→ TASK MATERIAL:
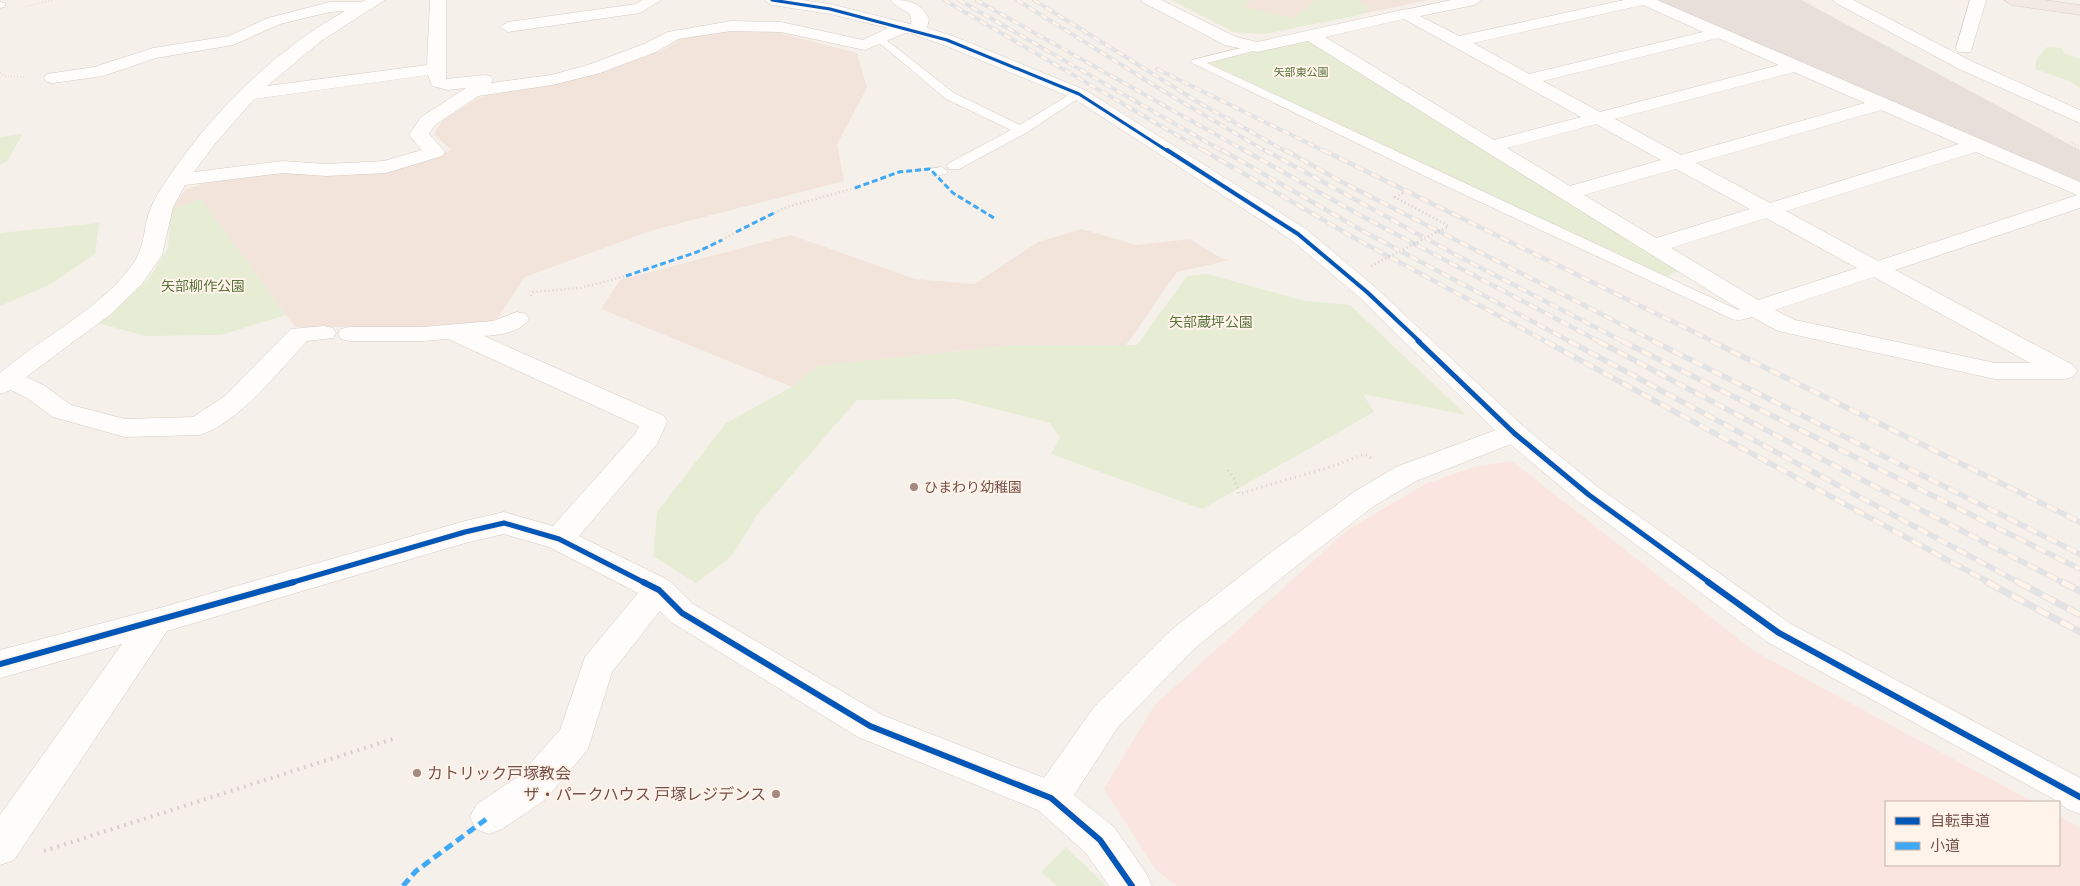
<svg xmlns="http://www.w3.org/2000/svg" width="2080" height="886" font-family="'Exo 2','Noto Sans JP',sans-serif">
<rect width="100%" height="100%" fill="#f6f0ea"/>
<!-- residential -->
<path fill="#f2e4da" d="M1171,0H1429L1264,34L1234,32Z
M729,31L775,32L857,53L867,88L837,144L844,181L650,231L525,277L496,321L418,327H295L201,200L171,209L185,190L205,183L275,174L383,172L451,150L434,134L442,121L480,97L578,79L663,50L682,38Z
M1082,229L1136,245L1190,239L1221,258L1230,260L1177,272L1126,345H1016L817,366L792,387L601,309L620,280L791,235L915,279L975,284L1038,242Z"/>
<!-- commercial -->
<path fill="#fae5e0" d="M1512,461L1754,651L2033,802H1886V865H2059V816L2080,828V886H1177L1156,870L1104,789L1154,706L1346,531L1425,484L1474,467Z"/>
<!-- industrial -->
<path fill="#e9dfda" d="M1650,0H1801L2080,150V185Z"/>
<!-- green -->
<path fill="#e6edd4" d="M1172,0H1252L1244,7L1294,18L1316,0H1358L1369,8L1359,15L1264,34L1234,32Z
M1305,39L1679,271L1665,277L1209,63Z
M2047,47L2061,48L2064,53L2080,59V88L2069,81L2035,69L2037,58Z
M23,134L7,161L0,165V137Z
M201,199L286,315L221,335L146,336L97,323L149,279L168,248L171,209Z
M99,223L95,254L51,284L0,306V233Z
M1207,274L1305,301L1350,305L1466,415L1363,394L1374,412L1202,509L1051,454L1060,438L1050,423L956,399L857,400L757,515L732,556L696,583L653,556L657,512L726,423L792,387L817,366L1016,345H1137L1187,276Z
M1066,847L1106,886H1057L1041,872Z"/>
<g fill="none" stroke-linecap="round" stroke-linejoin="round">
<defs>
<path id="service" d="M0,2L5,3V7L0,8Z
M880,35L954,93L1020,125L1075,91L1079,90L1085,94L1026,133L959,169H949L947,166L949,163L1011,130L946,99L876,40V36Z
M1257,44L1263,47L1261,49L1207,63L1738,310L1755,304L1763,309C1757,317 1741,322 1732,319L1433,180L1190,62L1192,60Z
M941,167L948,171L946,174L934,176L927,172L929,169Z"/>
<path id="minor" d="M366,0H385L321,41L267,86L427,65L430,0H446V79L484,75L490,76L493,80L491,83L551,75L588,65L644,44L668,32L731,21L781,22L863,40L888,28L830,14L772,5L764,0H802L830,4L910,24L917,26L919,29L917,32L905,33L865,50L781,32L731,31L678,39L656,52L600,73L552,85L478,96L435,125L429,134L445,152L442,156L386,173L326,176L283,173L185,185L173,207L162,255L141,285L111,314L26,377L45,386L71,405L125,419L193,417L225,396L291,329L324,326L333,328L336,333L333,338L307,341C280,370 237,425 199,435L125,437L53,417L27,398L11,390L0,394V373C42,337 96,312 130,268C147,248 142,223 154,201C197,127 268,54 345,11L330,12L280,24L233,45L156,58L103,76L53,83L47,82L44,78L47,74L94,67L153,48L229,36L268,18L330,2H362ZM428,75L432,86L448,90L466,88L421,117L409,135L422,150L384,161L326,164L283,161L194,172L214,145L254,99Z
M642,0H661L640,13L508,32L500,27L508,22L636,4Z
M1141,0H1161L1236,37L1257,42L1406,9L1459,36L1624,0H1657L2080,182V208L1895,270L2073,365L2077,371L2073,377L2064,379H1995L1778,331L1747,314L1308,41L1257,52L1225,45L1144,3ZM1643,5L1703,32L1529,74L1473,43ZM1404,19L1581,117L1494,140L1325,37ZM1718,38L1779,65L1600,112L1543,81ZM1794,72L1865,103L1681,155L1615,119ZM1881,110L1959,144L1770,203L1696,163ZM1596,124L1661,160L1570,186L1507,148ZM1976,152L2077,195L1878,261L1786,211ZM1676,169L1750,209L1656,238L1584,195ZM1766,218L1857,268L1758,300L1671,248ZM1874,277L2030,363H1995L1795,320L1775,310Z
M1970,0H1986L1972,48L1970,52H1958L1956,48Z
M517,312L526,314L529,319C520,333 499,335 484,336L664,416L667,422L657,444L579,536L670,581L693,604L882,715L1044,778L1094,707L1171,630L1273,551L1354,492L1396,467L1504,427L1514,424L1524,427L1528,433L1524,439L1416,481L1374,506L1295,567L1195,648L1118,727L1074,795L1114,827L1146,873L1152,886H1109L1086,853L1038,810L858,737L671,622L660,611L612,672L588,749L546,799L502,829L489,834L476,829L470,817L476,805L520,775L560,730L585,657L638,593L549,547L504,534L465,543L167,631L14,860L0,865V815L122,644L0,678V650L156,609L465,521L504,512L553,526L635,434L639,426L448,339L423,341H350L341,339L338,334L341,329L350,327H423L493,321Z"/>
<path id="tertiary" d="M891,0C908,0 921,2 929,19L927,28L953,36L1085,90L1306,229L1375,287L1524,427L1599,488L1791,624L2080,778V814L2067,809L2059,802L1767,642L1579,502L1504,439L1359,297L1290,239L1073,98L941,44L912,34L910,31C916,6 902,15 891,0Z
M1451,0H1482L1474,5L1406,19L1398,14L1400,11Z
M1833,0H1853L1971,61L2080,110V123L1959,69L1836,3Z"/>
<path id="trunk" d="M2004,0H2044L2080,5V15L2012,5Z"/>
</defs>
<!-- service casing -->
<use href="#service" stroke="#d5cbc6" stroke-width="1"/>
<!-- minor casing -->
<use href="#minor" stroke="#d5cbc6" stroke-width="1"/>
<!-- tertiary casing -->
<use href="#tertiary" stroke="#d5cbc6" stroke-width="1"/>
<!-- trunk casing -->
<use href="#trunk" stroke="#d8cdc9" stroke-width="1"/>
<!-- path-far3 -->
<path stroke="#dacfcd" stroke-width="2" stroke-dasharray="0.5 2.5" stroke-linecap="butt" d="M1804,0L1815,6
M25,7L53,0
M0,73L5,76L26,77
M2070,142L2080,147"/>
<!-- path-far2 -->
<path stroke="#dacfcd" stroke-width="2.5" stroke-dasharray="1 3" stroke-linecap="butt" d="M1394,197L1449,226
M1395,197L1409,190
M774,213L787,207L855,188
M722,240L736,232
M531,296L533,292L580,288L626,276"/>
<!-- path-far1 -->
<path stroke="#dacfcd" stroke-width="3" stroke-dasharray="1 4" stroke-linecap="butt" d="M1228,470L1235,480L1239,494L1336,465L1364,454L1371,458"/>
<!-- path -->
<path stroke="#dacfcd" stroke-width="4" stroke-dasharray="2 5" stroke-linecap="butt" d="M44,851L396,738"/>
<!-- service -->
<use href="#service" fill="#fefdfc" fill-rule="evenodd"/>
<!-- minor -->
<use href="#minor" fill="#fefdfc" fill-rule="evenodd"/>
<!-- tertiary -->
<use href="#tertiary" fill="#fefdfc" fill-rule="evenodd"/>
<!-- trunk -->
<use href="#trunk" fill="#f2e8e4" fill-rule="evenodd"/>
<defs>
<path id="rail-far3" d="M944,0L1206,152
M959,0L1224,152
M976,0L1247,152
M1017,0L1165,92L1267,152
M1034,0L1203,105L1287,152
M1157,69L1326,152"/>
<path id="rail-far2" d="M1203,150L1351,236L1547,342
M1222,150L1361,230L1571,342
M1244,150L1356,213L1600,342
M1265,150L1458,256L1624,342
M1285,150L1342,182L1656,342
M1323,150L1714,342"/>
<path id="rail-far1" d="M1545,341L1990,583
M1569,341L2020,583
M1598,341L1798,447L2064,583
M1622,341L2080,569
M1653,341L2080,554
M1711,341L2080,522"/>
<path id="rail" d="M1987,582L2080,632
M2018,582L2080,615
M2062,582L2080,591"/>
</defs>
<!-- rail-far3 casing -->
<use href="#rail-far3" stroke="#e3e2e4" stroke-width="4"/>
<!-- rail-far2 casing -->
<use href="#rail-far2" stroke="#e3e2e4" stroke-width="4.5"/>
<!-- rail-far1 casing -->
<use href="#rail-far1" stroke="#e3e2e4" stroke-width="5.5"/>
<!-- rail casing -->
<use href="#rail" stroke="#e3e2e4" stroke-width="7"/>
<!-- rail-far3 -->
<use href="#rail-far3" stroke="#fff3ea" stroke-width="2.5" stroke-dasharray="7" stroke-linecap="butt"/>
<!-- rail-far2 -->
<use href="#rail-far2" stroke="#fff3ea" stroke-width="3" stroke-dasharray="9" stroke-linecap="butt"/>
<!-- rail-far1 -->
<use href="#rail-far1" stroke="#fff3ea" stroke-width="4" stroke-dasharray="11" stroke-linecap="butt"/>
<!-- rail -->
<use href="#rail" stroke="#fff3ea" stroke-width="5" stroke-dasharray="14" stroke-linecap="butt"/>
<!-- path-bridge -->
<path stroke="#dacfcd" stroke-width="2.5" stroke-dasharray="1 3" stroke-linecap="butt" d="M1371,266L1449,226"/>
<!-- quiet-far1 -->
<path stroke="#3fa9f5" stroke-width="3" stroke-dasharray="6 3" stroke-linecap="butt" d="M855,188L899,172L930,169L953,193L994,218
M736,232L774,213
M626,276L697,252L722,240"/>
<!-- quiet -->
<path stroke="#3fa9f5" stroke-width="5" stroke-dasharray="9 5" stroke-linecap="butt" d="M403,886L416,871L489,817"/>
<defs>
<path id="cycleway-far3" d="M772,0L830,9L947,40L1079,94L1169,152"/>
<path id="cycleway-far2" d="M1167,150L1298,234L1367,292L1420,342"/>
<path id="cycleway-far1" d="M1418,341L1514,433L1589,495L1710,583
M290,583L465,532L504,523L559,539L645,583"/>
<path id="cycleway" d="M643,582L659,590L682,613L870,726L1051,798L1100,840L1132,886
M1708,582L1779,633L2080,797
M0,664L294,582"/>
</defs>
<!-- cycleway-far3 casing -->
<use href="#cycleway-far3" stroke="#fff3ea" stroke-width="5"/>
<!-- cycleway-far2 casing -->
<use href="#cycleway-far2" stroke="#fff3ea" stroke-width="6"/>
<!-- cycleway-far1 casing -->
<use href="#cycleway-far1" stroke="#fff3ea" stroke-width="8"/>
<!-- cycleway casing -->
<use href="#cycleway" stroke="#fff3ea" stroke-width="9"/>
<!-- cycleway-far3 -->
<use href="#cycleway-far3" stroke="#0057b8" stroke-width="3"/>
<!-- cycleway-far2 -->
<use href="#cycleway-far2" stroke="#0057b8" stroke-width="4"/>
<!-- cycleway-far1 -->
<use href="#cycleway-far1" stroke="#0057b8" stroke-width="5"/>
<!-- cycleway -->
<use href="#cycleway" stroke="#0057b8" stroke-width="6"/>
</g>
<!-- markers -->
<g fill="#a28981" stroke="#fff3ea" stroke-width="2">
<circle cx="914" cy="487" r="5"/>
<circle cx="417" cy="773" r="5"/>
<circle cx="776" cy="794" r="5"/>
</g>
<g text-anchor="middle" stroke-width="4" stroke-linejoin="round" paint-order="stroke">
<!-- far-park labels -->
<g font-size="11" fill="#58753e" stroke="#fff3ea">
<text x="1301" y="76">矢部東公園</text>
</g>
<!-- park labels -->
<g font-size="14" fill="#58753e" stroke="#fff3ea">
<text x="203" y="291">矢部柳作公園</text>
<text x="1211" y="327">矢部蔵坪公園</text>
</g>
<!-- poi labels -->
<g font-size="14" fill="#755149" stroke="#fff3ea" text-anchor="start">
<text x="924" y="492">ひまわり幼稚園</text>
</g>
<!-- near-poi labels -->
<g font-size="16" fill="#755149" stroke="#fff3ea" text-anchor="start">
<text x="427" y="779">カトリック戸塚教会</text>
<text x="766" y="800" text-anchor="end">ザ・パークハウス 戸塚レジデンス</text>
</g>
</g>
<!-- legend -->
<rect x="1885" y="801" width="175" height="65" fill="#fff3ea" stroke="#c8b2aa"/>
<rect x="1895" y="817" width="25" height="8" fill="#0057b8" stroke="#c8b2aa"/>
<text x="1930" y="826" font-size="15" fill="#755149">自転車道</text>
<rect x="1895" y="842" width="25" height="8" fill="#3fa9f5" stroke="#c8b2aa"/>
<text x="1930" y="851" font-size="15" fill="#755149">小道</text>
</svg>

→ WHAT IS REQUIRED: Keeping every character as it is, restate the lines above that run from the line with "M722,240L736,232" through the line with "M1034,0L1203,105L1287,152", both included, and nothing else.

→ OUTPUT OF THE EXERCISE:
M722,240L736,232
M531,296L533,292L580,288L626,276"/>
<!-- path-far1 -->
<path stroke="#dacfcd" stroke-width="3" stroke-dasharray="1 4" stroke-linecap="butt" d="M1228,470L1235,480L1239,494L1336,465L1364,454L1371,458"/>
<!-- path -->
<path stroke="#dacfcd" stroke-width="4" stroke-dasharray="2 5" stroke-linecap="butt" d="M44,851L396,738"/>
<!-- service -->
<use href="#service" fill="#fefdfc" fill-rule="evenodd"/>
<!-- minor -->
<use href="#minor" fill="#fefdfc" fill-rule="evenodd"/>
<!-- tertiary -->
<use href="#tertiary" fill="#fefdfc" fill-rule="evenodd"/>
<!-- trunk -->
<use href="#trunk" fill="#f2e8e4" fill-rule="evenodd"/>
<defs>
<path id="rail-far3" d="M944,0L1206,152
M959,0L1224,152
M976,0L1247,152
M1017,0L1165,92L1267,152
M1034,0L1203,105L1287,152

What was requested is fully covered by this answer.